- EXTRAIT ÉTUDIÉ:
####################
Coup sur coup, les juges parisiens tentent d'endiguer, à la demande des producteurs, la diffusion gratuite et illégale de produits musicaux ou télévisuels, tant en ordonnant aux fournisseurs d'accès à internet (FAI) de bloquer l'accès aux sites de téléchargement illégal de musique, ainsi qu'à leurs sites miroirs (TGI Paris, 3ème ch., 4 décembre 2014, n° 14/03236), qu'en condamnant un hébergeur pour défaut de prompt retrait (CA Paris, Pôle 5, 1ère ch., 2 décembre 2014, n° 13/08052). L'affaire n'est pas nouvelle ; les juges souhaitent régulièrement responsabiliser les hébergeurs quant à leurs obligations, si minimes soient-elles, pour favoriser le respect des droits d'auteur, comme ils enjoignent, une fois par an, aux FAI de "fermer les vannes" du téléchargement et du streaming illégal : un coup d'épée dans l'eau ?
####################
- DONNÉES EXTRAITES:
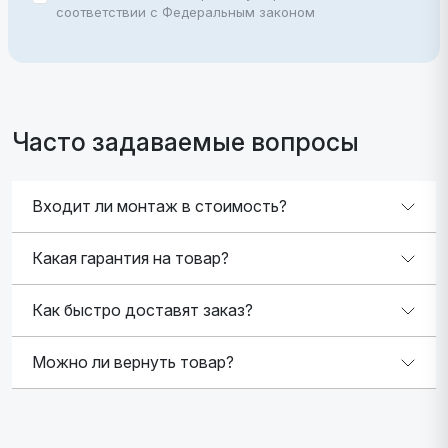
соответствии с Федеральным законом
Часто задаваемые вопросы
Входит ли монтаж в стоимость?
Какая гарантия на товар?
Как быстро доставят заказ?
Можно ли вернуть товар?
####################
- TRAVAIL DEMANDÉ:
[a] Relevez toutes les catégories d'acteurs que l'extrait nomme à propos de la lutte contre la diffusion illégale de contenus.
[b] D'après l'extrait, pour quel motif la cour d'appel de Paris a-t-elle condamné un hébergeur ?
[c] Recopiez l'extrait depuis « Coup sur coup, les » jusqu'à « dans l'eau ? ».

- CORRIGÉ:
[a] Les juges parisiens ; les producteurs ; les fournisseurs d'accès à internet (FAI) ; les hébergeurs.

[b] Pour défaut de prompt retrait.

[c]
Coup sur coup, les juges parisiens tentent d'endiguer, à la demande des producteurs, la diffusion gratuite et illégale de produits musicaux ou télévisuels, tant en ordonnant aux fournisseurs d'accès à internet (FAI) de bloquer l'accès aux sites de téléchargement illégal de musique, ainsi qu'à leurs sites miroirs (TGI Paris, 3ème ch., 4 décembre 2014, n° 14/03236), qu'en condamnant un hébergeur pour défaut de prompt retrait (CA Paris, Pôle 5, 1ère ch., 2 décembre 2014, n° 13/08052). L'affaire n'est pas nouvelle ; les juges souhaitent régulièrement responsabiliser les hébergeurs quant à leurs obligations, si minimes soient-elles, pour favoriser le respect des droits d'auteur, comme ils enjoignent, une fois par an, aux FAI de "fermer les vannes" du téléchargement et du streaming illégal : un coup d'épée dans l'eau ?